Le colonel demeura étonné.
-« Connaissez-vous les auteurs
Des meurtres des éclaireurs
De notre détachement
Trouvés chaque matin par les champs ? »
Le vieux a clamé :
-« C’est mé. »
-« Vous seul ? »
-« Mé seul. »
-« Comment vous avez fait ? »
-« Je sais-ti…Comme ça s’trouvait. »
-« Vous allez tout avouer.
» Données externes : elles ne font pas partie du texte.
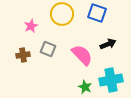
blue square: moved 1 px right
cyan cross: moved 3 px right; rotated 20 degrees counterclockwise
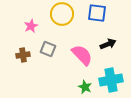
blue square: rotated 12 degrees counterclockwise
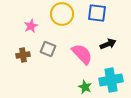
pink semicircle: moved 1 px up
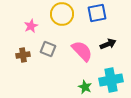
blue square: rotated 18 degrees counterclockwise
pink semicircle: moved 3 px up
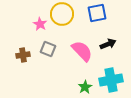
pink star: moved 9 px right, 2 px up; rotated 16 degrees counterclockwise
green star: rotated 16 degrees clockwise
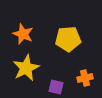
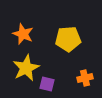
purple square: moved 9 px left, 3 px up
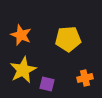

Il le faudra. »
-«Vous m’avez mis en d’sales draps,
Vous et vos soldats,
Ça, oui, da !
Vous m’avez pris en fourrage pour pu
De chinquante écus
Et pi une vaque, deux moutons
Et une couvée de canetons
J’me dis : tant qu’i m’ prendront
J’leur y r’vaudrons.
V’la qu’au premier soir,
J’vas m’apercevoir
Qu’un de vos types
Fumait sa pipe
Su l’fossé, perché.
J’allais décrocher
Ma faux et j’revins.
Pour qu’il n’entende rin,
J’passais jusque là
Par derrière, à petits pas.
J’li coupai la tête d’un coup.
Comme un épi, oups !
J’pris tous ses effets,
Bottes, bonnet …
Et les cachai dans le four
A plâtre, derrière la cour. »
Milon allait se taire.
Les officiers se regardèrent.
Il avait été libre d’aller et venir,
D’entrer et de sortir
Tant il était complaisant logeur
Envers eux, les vainqueurs.
Puis l’interrogatoire reprit.
Et l’ennemi apprit :
Du fait de sa fréquentation
Avec les soldats teutons,
Le vieux paysan
Allait retenir
Quelques mots allemands
Alors un soir, voyant partir
Des rondiers prussiens
-Ah, Il les haïssait bien !
Une haine hystérique
De paysan patriotique.-
Il entendit leur destination.
Et l’objet de leur mission.
Il sortit, gagna
Le bois, pénétra
Dans le four à plâtre,
Et là, décidé, opiniâtre,
En vrai trompe-la-mort,
Se vêtit de l’uniforme du mort.
Puis il se mit à rôder par les champs,
Suivant les talus, rampant,
Ecoutant les moindres bruits.
Un galop de cheval, vers minuit,
Sur la route résonnait.
Avec ses dépêches, l’Uhlan revenait.
Le vieux paysan s’apprêta.
Dès que le prussien fut à vingt pas,
Milon se coucha, tout raide
Sur la route : « Hilfe ! à l’aide ! »
Le cavalier s’approcha
Sans rien soupçonner.
Sur l’inconnu, il se pencha.
A cet instant, sous le nez
Il reçut un terrible coup de sabre
Qui l’abattit telle une figurine de marbre.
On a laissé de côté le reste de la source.